In some ways, the Sony KD-55AF8 makes a great gaming monitor. Its processing refinement can give you a new appreciation of the subtleties of today’s HDR and 4K graphics. However, the lack of brightness is, if anything, even more noticeable with gaming environments.
Also, its input lag measurements of around 30ms/45ms with 4K/HD gaming respectively are a little high by today’s standards.
Finally, the Sony KD-55AF8’s audio makes a mostly good case for Sony’s Acoustic Surface technology. The mid-range, in particular, is dynamic, detailed and expansive. It has enough breathing room to open up for action scenes, and can also handle music surprisingly well.
The woofer on the rear injects a solid amount of bass – although not quite as much, it seemed to me, as that of the A1.
The panel exciter technology can become overloaded and harsh, though, when playing densely soundtracked moments at high volumes.
The TV’s picture presets have been so well configured that there’s precious little left to do to get pictures looking great.
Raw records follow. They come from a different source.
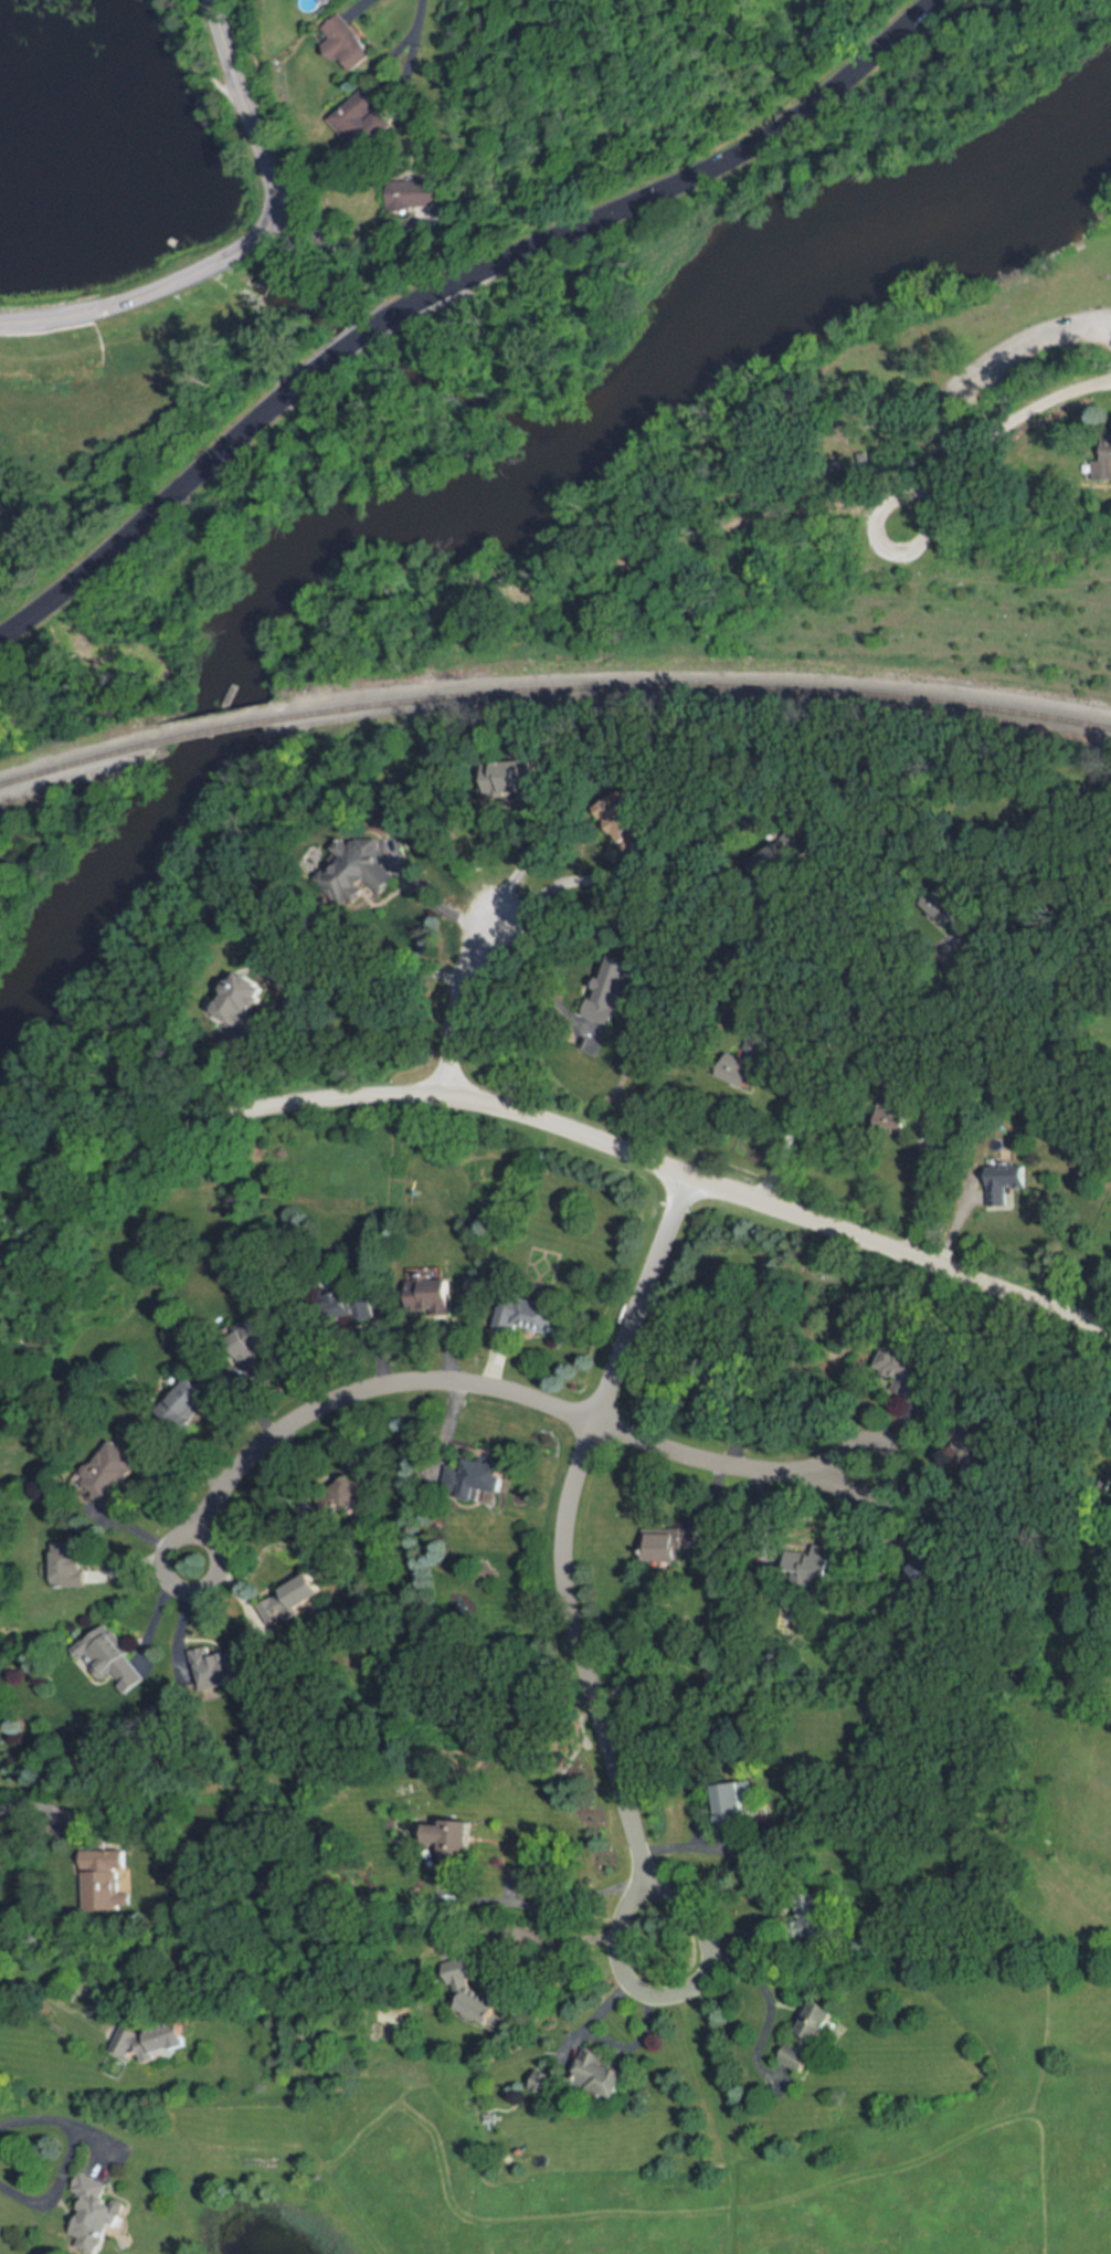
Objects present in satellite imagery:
road: (414, 31)
building: (347, 44)
building: (413, 196)
road: (245, 244)
road: (330, 246)
road: (445, 284)
road: (1108, 326)
road: (947, 334)
road: (1035, 334)
parking lot: (1020, 354)
park: (613, 401)
road: (1014, 420)
river: (485, 516)
road: (873, 557)
railway: (690, 687)
railway: (211, 731)
railway: (76, 761)
building: (517, 778)
road: (526, 863)
road: (564, 883)
road: (436, 894)
road: (849, 919)
road: (350, 981)
road: (531, 982)
road: (458, 1000)
road: (807, 1088)
road: (541, 1115)
building: (1005, 1182)
road: (929, 1194)
building: (533, 1315)
building: (250, 1348)
road: (497, 1387)
building: (186, 1404)
road: (861, 1430)
building: (475, 1480)
building: (108, 1482)
building: (666, 1545)
road: (563, 1552)
road: (219, 1562)
building: (71, 1565)
building: (924, 1566)
building: (288, 1601)
building: (730, 1806)
road: (43, 1808)
building: (453, 1846)
building: (101, 1880)
road: (562, 1900)
road: (718, 1928)
road: (548, 1943)
road: (756, 1974)
road: (611, 1993)
building: (485, 2013)
road: (647, 2020)
building: (811, 2039)
building: (153, 2043)
building: (599, 2074)
road: (68, 2159)
building: (99, 2212)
Pick the Standard preset or, if you want a slightly more accurate but less dramatic image, the Cinema option.
Then I’d suggest turning off the set’s noise reduction systems. Also, if you decide to use Sony’s Motionflow processing, stick with either its Standard or True Cinema modes for the most natural results.
Finally, turn the set’s Real Colour feature to Low from the Medium default.
Why buy the Sony KD-55AF8?
Stunning picture processing helps the Sony KD-55AF8 to deliver arguably the most all-round refined pictures in the OLED TV world. This is, of course, highlights just how good OLED has the potential to be.
It will also likely be enough to win the set a devoted fan base – especially among home cinema fans looking for a TV to go into a predominantly dark room.
The fact that Sony hasn’t pushed for more brightness from its second OLED series is a little disappointing, however. It kind of makes the set feel more like a 2017 hero than a 2018 envelope pusher.
At £2499/$3324, it’s £500/$665 cheaper than the 55-inch version of the LG C8 OLED (at launch). That’s a compelling price difference – especially given the Sony’s video processing prowess.
It’s cheaper than the 55-inch Samsung Q9FN LCD model, too. Although that set is capable of far more dynamic HDR pictures, offers a far superior smart system, and carries a screen filter that does an outstanding job of neutering ambient light and reflections.
Exquisite pictures, but the lack of brightness limits HDR impact – especially in bright-room environments.